Researchers polled 2,263 physicians from across all specialties between Oct. 24, 2014, and May 29, 2015. The survey asked physicians to rate their level of burnout on a scale of 1 to 5, with scores of 1 and 2 indicating little to no symptoms of burnout. Physicians also answered six true or false questions on whether they viewed medicine as their calling.

Here are four study findings.

1. More than 93 percent of physicians found their work rewarding, although only 44 percent said they would continue their work without pay if they didn't need the money.

2. Of the 2,263 respondents, 639 (28.5 percent) reported some degree of burnout.

3. Physicians reporting high burnout symptoms were less likely to: call their work rewarding, say it was one of the most important things in their lives or agree it was making the world a better place.

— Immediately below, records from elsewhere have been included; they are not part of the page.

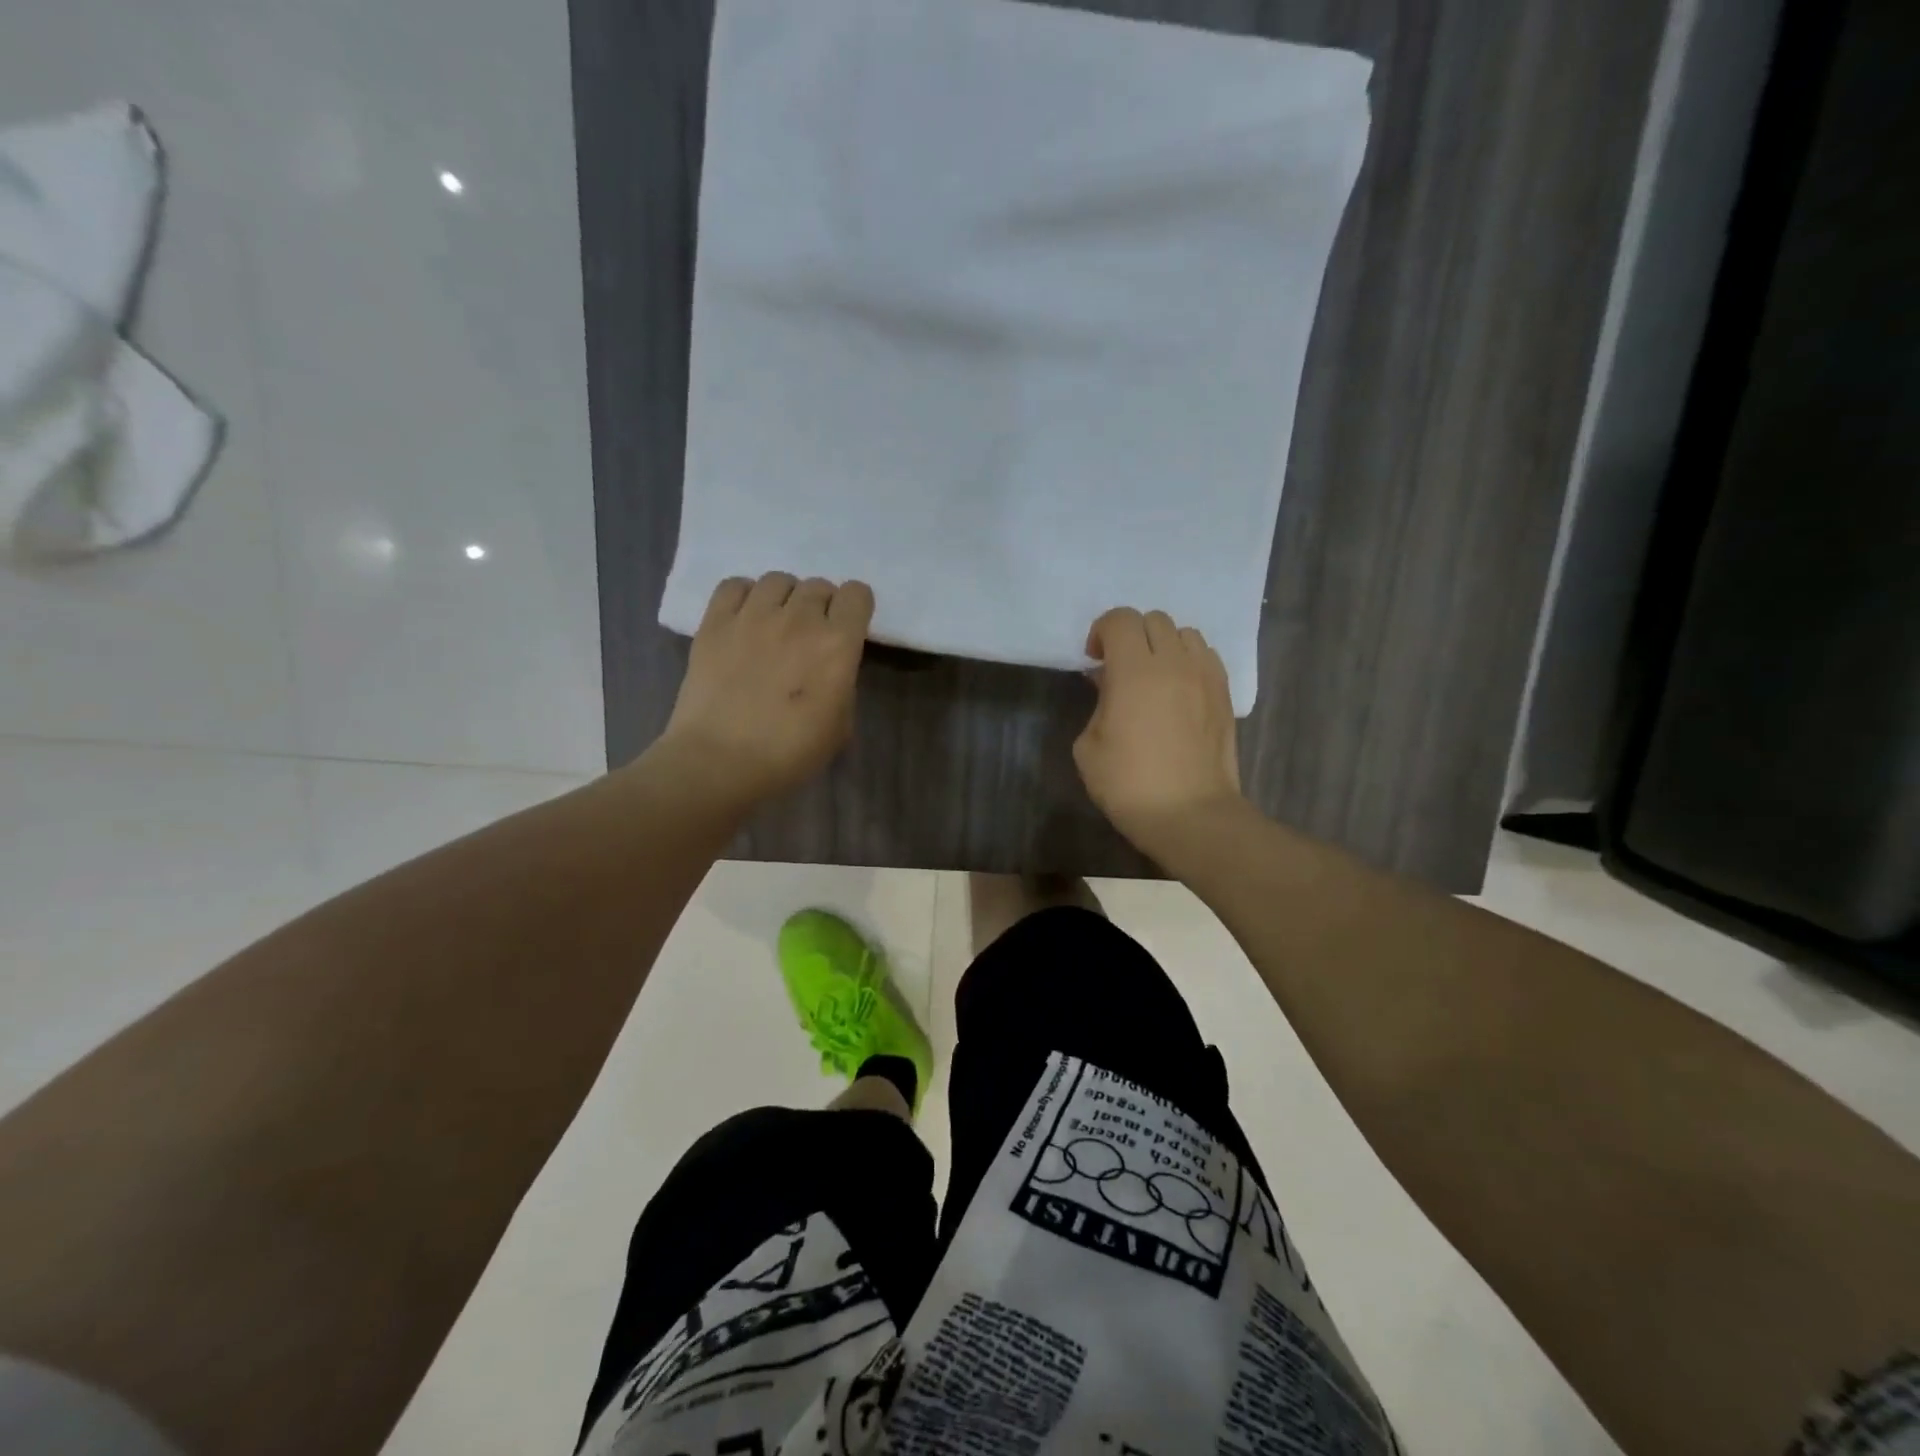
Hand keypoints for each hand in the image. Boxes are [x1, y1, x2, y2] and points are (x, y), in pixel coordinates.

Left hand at [657, 573, 874, 802]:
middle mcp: (799, 618)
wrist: (721, 761)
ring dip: (784, 598)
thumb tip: (829, 669)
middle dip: (820, 606)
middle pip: (818, 586)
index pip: (857, 595)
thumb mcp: (840, 726)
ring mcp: (754, 616)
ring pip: (778, 580)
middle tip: (810, 636)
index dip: (855, 609)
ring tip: (776, 624)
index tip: (848, 628)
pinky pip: (734, 586)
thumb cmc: (790, 753)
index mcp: (838, 644)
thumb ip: (841, 684)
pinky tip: (744, 619)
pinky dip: (744, 596)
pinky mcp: (715, 622)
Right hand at [1074, 608, 1243, 854]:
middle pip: (1153, 620)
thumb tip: (1109, 685)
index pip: (1120, 619)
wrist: (1190, 814)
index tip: (1094, 660)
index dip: (1101, 631)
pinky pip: (1206, 656)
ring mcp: (1205, 676)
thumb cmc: (1129, 784)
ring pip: (1185, 633)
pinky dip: (1188, 660)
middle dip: (1131, 635)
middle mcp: (1174, 663)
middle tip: (1119, 667)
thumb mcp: (1088, 746)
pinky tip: (1178, 689)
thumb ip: (1097, 704)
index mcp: (1134, 671)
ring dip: (1163, 645)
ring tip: (1152, 675)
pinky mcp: (1225, 694)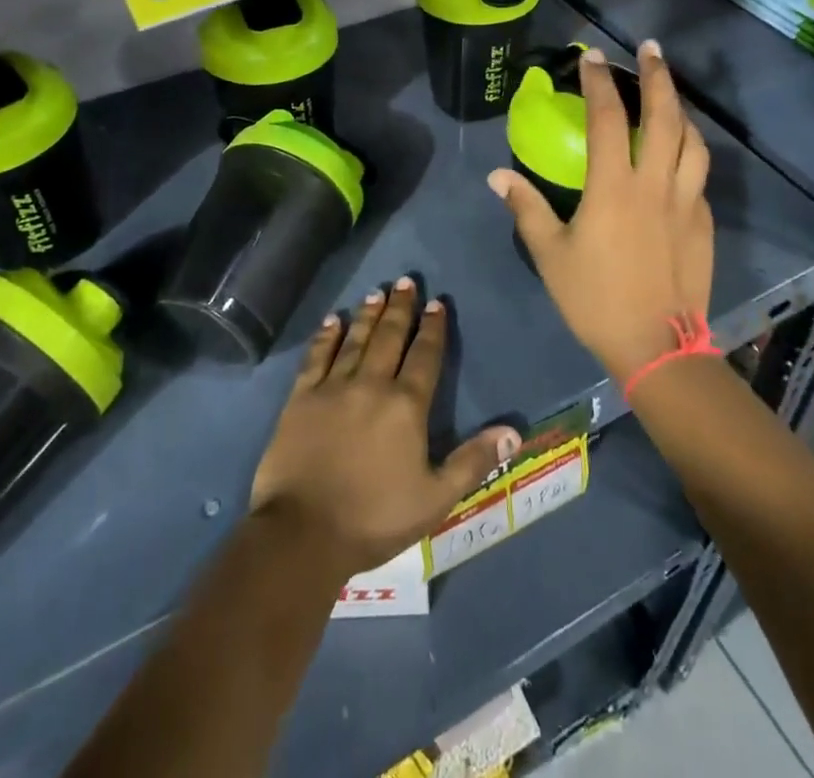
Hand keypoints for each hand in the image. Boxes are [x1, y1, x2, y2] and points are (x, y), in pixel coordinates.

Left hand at [250, 278, 518, 578]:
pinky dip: (327, 336)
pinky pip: (317, 356)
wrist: (303, 533)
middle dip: (401, 308)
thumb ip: (473, 460)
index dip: (433, 328)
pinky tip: (334, 320)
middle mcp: (371, 384)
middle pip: (390, 337)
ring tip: (377, 291)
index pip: (425, 356)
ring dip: (368, 314)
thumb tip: (512, 432)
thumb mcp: (435, 498)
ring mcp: (333, 387)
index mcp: (406, 406)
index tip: (436, 303)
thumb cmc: (374, 518)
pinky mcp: (301, 398)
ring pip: (356, 339)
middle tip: (406, 281)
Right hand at [488, 41, 713, 384]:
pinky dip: (690, 153)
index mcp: (614, 187)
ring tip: (669, 95)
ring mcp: (686, 203)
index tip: (591, 56)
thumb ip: (526, 208)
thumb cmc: (595, 299)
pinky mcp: (702, 224)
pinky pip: (699, 176)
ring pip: (693, 142)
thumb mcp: (549, 254)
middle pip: (665, 117)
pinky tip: (680, 157)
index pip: (608, 120)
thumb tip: (497, 175)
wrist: (656, 347)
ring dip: (681, 110)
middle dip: (657, 77)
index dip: (599, 83)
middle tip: (650, 49)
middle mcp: (655, 184)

4. Among physicians with no burnout symptoms who enjoyed their work, 93 percent said they would choose their career again, compared to less than one-third of physicians displaying the most burnout symptoms who said the same.

"If physicians only view their occupation as a job, that has implications over time in terms of their commitment to their patients," senior author Audiey Kao, MD, PhD, vice president of ethics at the American Medical Association, told Reuters. "Having physicians who view their work as a sense of calling is not only important for physicians but as important if not more important for the patients they care for."